### Required action
Rewrite everything from the line containing "6: (97, 21)" down to the line containing "13: (225, 24)", substituting "(82, 32)" for "(82, 23)" and leaving all else unchanged.

*** Begin section ***

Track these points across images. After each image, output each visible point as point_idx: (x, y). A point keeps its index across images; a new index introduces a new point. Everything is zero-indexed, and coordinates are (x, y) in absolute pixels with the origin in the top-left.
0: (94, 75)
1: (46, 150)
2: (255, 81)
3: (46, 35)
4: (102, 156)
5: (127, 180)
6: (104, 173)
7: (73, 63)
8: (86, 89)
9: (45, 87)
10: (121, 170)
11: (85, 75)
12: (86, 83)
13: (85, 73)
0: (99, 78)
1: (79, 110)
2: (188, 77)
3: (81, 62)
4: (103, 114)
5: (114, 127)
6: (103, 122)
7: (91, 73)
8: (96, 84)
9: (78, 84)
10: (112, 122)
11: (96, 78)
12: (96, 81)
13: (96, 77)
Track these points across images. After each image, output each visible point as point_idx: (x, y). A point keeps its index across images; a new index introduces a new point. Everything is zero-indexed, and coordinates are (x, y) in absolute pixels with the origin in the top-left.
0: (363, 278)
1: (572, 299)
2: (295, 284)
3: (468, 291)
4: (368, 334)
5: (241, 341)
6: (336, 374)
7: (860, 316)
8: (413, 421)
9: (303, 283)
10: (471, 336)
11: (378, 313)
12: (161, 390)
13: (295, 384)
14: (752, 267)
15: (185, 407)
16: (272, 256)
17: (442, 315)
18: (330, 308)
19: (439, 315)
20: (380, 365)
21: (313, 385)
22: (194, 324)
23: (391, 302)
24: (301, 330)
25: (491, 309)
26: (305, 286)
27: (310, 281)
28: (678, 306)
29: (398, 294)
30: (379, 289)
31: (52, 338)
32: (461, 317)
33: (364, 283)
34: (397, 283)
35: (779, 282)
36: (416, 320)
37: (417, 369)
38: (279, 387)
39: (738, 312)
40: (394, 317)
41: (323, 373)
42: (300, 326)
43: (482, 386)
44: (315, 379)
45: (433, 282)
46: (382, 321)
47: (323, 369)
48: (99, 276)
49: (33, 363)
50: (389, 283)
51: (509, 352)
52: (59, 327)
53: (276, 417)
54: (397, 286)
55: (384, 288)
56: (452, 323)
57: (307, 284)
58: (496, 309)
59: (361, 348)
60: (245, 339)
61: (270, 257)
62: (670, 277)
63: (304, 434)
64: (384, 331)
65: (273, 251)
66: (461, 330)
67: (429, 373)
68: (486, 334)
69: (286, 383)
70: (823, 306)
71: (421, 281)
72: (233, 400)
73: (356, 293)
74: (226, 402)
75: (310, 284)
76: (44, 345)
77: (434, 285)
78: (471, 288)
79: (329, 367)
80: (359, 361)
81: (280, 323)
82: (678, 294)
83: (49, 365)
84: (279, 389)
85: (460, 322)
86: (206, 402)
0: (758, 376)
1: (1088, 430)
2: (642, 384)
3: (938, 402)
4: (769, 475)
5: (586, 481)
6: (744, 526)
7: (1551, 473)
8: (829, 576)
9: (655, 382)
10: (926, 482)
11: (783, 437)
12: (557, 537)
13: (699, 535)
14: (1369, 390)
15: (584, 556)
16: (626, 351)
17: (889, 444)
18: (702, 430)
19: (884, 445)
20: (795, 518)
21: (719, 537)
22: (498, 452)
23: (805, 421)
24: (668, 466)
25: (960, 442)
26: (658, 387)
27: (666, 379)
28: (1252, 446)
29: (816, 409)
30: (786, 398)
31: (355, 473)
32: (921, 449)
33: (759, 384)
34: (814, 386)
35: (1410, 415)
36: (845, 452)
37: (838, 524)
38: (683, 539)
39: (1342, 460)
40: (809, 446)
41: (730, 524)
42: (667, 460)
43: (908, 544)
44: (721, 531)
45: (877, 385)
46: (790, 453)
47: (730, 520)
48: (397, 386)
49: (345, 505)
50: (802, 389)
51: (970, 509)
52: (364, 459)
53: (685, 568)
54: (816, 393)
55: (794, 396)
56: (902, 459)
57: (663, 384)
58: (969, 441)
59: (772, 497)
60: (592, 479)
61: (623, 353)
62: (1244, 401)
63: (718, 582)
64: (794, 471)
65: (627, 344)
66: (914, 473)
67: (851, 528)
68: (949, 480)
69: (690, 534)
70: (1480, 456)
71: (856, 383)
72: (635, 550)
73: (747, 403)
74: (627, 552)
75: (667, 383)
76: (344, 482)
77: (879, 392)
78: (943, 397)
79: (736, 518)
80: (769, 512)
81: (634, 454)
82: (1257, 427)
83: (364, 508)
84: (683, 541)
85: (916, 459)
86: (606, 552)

*** End section ***
*** Begin section ***

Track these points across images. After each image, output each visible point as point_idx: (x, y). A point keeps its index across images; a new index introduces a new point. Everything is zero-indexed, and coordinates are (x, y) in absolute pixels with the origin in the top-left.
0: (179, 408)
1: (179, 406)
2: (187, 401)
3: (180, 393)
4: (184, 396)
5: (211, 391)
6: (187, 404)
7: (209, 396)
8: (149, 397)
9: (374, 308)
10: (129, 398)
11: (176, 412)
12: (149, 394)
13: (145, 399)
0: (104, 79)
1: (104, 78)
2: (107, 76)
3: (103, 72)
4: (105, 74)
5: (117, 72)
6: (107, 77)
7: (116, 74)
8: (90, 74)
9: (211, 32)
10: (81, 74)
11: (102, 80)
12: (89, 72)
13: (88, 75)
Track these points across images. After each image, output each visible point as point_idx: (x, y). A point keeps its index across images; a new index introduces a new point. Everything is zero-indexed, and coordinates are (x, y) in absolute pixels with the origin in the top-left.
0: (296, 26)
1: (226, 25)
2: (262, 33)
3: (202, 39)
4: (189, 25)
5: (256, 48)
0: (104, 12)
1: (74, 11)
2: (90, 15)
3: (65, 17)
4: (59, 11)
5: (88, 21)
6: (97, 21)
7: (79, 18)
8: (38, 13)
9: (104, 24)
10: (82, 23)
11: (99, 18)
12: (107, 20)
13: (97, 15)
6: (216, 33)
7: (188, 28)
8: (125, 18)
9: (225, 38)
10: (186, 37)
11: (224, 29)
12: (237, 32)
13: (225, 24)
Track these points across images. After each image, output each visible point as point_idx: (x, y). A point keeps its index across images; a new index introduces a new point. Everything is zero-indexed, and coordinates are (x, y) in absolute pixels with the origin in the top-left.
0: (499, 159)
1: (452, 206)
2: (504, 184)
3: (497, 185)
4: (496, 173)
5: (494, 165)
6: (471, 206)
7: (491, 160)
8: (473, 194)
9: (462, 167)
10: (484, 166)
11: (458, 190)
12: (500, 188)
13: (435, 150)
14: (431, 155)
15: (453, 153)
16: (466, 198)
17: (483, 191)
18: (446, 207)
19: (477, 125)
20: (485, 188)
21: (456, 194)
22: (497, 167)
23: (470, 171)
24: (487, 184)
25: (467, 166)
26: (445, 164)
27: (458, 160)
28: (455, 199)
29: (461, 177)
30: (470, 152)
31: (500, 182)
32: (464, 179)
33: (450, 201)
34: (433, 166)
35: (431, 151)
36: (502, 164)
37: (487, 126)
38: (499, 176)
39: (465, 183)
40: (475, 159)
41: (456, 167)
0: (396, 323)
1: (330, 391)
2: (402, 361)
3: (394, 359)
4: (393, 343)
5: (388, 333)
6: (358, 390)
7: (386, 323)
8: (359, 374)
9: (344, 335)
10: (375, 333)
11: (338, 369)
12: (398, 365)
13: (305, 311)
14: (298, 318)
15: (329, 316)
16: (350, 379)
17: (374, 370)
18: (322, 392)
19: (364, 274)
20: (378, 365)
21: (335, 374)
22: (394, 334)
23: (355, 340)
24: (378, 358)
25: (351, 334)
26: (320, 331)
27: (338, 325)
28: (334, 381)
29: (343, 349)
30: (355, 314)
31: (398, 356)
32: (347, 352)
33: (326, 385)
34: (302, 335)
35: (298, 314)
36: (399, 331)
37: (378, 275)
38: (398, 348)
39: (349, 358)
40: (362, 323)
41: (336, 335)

*** End section ***

### Solved problem
6: (97, 21)
7: (79, 18)
8: (38, 13)
9: (104, 24)
10: (82, 32)
11: (99, 18)
12: (107, 20)
13: (97, 15)
6: (216, 33)
7: (188, 28)
8: (125, 18)
9: (225, 38)
10: (186, 37)
11: (224, 29)
12: (237, 32)
13: (225, 24)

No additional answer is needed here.